General information
- Line: Cobram
- Platforms: 1
- Tracks: 2

Other information
- Status: Closed

History
- Opened: 1 October 1888
- Closed: 21 Aug 1993

Services
| Preceding station |  | Disused railways |  | Following station |
| Yarroweyah |  | Cobram line |  | Terminus |
|  | List of closed railway stations in Victoria |  |  |  |

Location

= Cobram railway station =

Former railway station in Victoria, Australia

Cobram railway station is a former railway station in the town of Cobram, Victoria, Australia. Passenger rail services to the station ended when V/Line ceased operating passenger services in 1993, but a number of services continued to use the line until 1999.

The station is located in the centre of Cobram on Punt Road. The station building is now used by an arts group, and the station is served by a V/Line bus route. The tracks remain in place but are overgrown and the grain silos located on the down side of the station are no longer served by rail. The station has a platform and two tracks.

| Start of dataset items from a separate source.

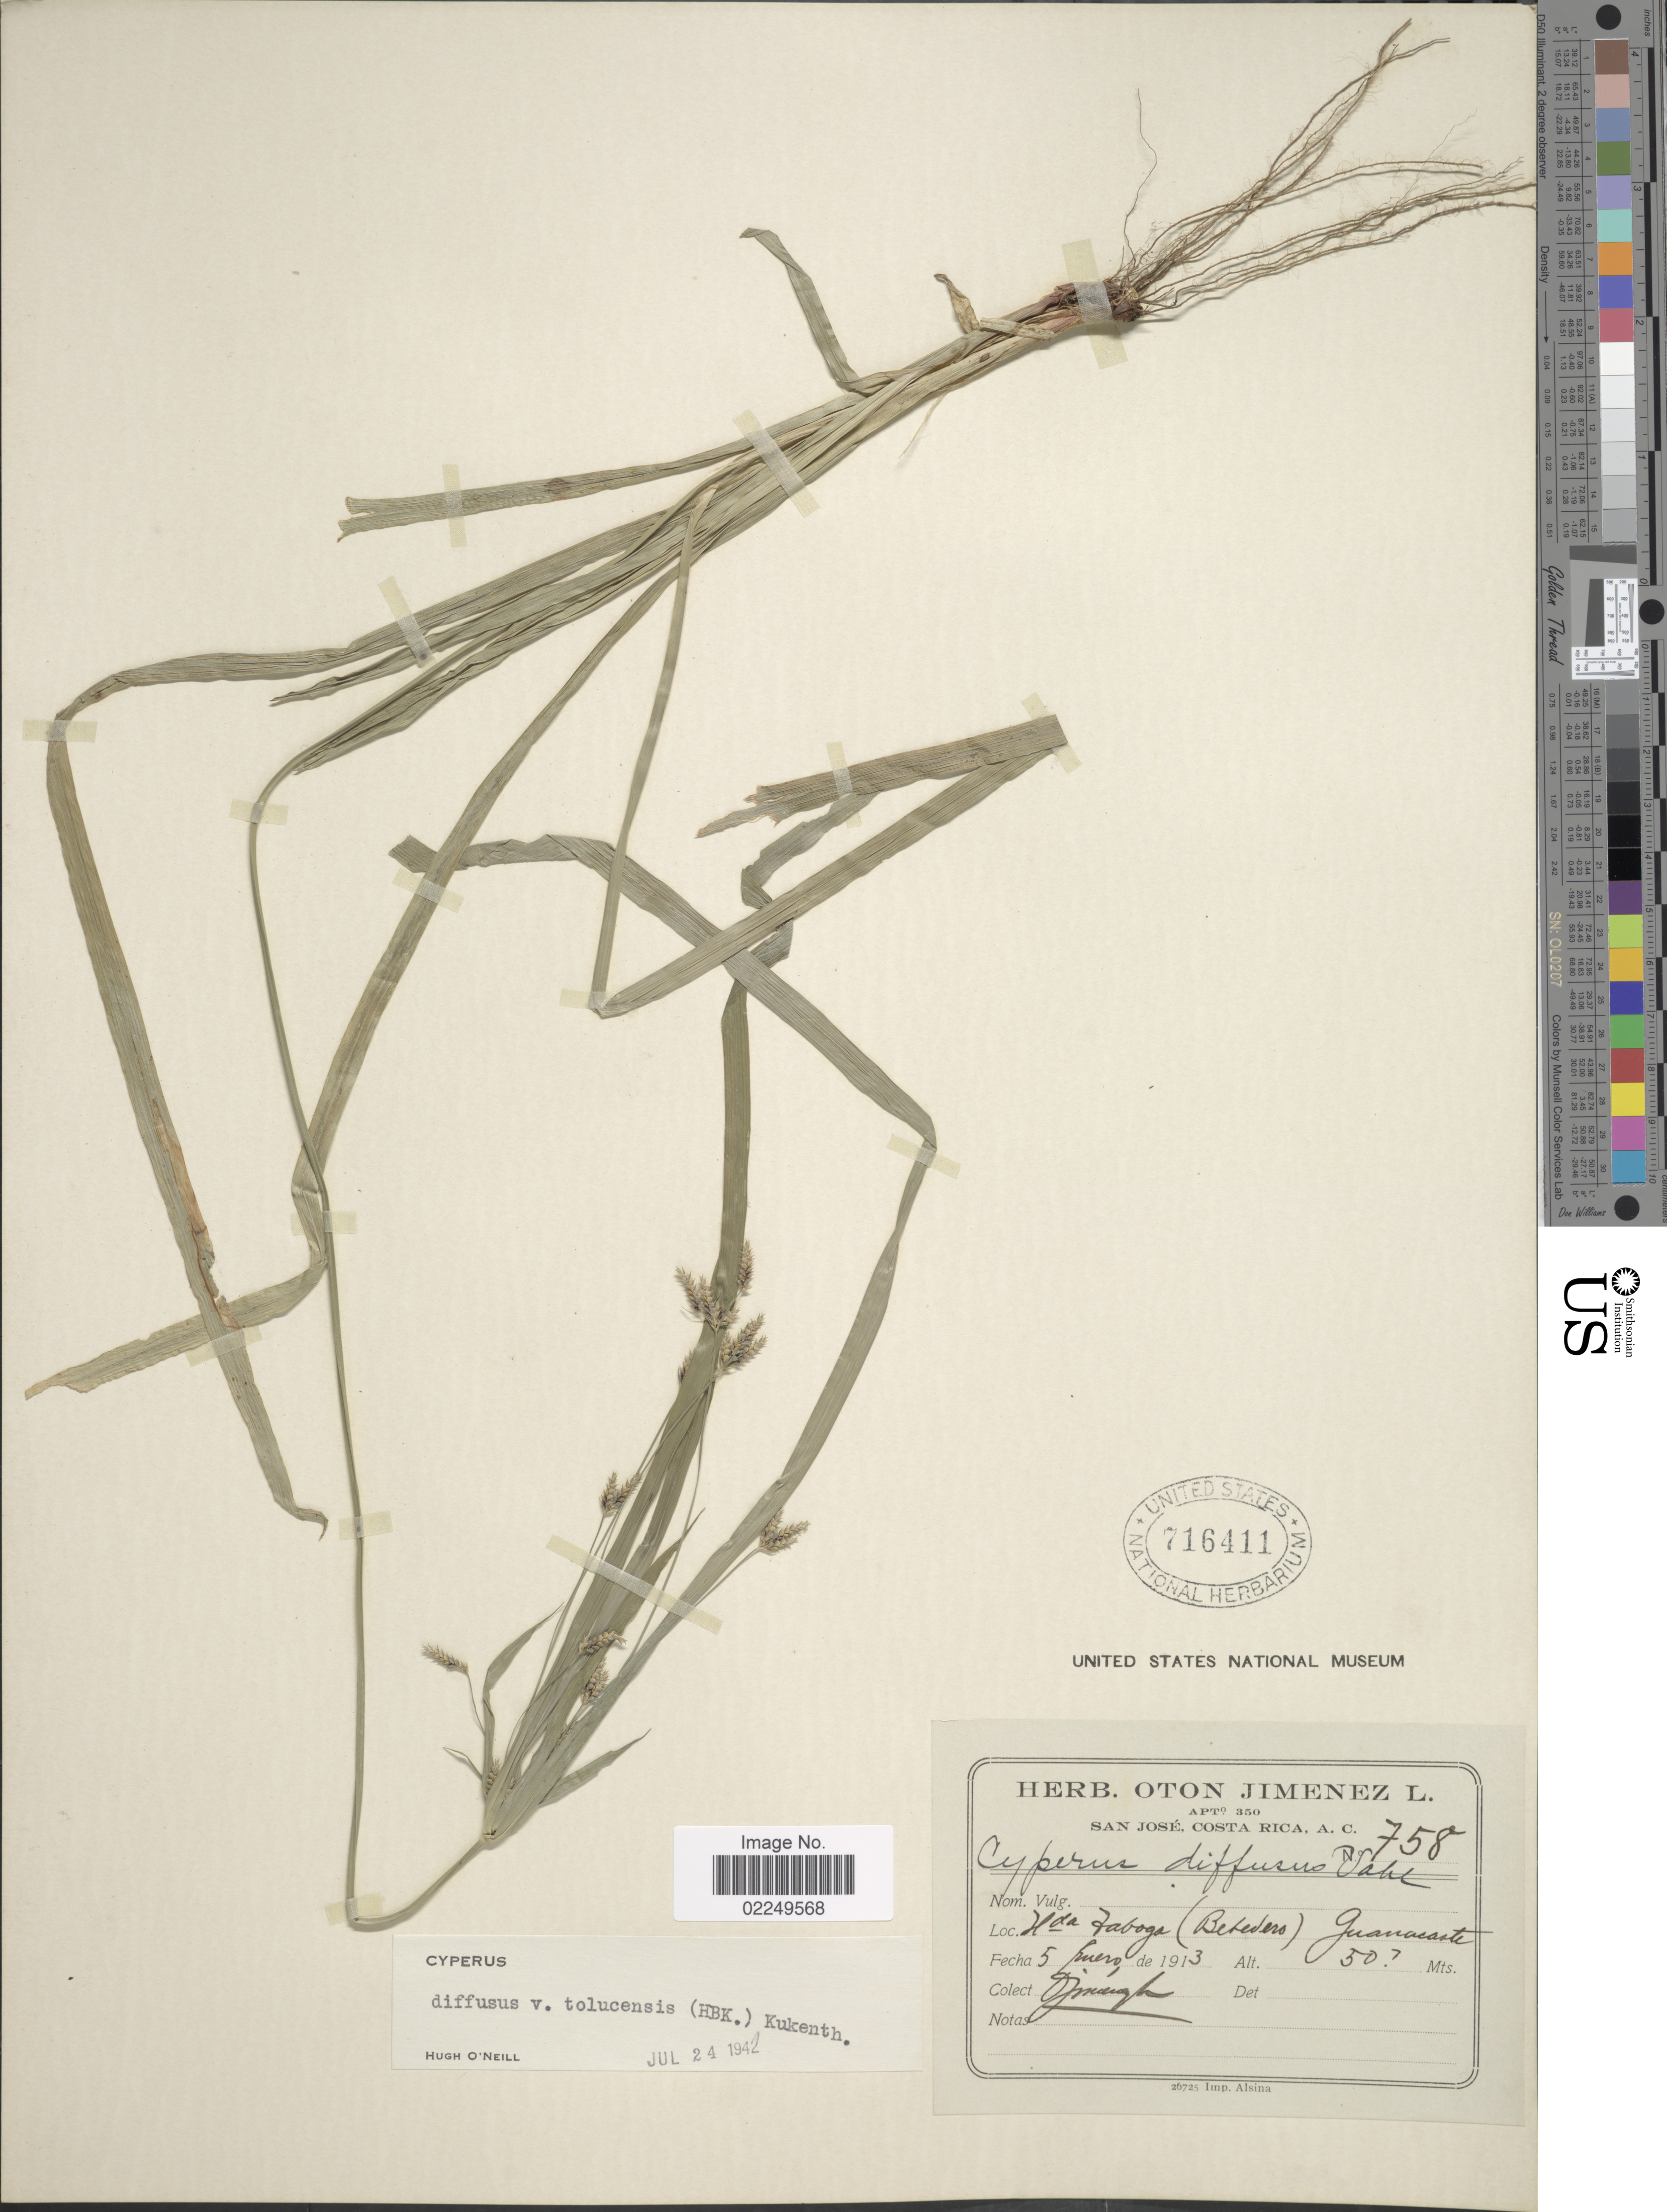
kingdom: Plantae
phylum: Tracheophyta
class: Liliopsida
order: Poales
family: Cyperaceae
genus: Cyperus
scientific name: Cyperus laxus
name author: Lam.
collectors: O. Jiménez L.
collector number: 758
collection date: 1913-01-05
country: Costa Rica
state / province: Guanacaste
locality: Hda Taboga (Betevero) Guanacaste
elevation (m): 50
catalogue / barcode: US 716411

Currently the station is serviced by V/Line buses that run to Shepparton daily and buses that run to Albury and Mildura a few times a week. After closing the train service in 1993 the Cobram community has shown interest in re-opening the train service.

==Cut from main Shepparton Line==

With the line presently physically disconnected from the main Shepparton Line just beyond the former Strathmerton Station, several km north of Shepparton itself, the re-establishment of a passenger and freight service will only be realised upon physical reconnection of the line to the Shepparton Line. With the entirety of the Cobram Line in place, the re-connection and re-establishment of points and appropriate junction signalling, repair to crossings, lights, bells and station platforms will allow the resumption of services.